Mirella. L’Unità rifiuti ha poi partecipato, anche nella fase emergenziale, al gruppo di lavoro per la frana di Casamicciola. In particolare, è stata massicciamente impiegata soprattutto nella prima fase della frana, perché tutto il materiale di frana in prima battuta viene classificato come rifiuto e quindi la relativa gestione ha richiesto l’intervento dei nostri tecnici sia per la caratterizzazione sia a supporto del Commissario per lo spostamento in altri posti dell’isola. La frana aveva infatti interrotto la litoranea e quindi si è dovuto spostare il materiale in altre aree.

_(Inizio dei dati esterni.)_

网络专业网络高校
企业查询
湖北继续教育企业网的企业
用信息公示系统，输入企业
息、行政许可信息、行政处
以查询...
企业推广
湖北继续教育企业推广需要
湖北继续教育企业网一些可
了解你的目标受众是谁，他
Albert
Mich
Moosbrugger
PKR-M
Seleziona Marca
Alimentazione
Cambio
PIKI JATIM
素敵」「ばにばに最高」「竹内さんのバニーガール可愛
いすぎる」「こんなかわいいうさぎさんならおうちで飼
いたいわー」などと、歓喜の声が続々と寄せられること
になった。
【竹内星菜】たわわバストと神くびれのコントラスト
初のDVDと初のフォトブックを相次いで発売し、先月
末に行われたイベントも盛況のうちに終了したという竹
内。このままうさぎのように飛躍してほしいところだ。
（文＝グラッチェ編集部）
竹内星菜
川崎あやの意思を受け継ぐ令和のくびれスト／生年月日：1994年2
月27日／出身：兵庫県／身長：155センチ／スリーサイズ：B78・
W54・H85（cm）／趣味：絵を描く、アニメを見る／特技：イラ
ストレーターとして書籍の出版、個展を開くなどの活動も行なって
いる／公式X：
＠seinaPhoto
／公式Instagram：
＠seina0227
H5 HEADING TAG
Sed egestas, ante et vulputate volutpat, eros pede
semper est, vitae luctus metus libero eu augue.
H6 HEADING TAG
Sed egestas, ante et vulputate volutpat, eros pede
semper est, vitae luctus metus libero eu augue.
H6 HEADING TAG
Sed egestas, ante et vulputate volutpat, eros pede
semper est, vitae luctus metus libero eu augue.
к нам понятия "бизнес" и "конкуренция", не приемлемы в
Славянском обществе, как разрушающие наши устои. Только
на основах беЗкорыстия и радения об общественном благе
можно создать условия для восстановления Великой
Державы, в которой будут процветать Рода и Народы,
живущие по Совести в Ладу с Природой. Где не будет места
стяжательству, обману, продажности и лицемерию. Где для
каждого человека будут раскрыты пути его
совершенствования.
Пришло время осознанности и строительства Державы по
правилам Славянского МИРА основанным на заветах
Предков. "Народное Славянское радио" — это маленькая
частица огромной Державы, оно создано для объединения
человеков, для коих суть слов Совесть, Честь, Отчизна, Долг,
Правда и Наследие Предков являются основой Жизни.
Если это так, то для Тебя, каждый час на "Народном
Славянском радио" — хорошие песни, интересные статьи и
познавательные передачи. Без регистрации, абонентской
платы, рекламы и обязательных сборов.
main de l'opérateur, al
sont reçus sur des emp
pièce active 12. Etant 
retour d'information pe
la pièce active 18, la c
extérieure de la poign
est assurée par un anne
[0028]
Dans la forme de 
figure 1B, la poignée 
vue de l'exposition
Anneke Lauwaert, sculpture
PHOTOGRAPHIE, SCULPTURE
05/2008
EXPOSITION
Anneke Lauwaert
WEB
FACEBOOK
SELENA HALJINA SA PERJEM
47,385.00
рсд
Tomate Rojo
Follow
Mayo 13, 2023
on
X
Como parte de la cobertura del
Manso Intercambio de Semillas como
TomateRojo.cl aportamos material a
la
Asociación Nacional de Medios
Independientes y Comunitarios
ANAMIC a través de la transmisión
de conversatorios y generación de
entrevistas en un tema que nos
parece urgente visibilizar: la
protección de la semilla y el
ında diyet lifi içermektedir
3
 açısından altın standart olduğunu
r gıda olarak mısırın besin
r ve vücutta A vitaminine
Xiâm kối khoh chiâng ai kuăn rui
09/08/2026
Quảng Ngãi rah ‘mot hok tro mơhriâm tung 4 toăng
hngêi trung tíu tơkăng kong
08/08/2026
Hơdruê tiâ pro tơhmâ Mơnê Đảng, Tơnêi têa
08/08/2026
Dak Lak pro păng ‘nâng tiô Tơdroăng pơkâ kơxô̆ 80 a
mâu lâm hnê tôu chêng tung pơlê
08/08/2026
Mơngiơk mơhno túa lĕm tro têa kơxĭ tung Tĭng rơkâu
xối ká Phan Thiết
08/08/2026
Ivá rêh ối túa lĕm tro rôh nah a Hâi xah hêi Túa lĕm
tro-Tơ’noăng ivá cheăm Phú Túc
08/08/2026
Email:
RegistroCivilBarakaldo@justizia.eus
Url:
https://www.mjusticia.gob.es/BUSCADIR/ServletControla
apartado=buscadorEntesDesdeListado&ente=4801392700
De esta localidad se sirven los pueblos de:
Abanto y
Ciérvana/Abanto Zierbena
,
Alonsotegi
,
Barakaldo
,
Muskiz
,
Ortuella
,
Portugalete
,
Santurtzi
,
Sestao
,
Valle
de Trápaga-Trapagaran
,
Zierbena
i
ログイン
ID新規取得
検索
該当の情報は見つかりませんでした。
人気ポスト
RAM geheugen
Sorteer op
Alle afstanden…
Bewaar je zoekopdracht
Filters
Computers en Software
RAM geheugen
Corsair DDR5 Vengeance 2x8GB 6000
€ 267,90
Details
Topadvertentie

I nostri tecnici hanno identificato le zone di destinazione, le modalità di abbancamento dei materiali e di gestione e anche il trasferimento a terra dei materiali in impianti che potessero gestirli.
Romeo. Proprio di recente si è conclusa una conferenza dei servizi che ha valutato quattro progetti presentati dalla struttura tecnica del Commissario per la rifunzionalizzazione degli alvei stravolti dalla frana. Anche in questo caso abbiamo dato il nostro contributo cercando di favorire la realizzazione degli interventi di riqualificazione proposti nel rispetto della salvaguardia ambientale.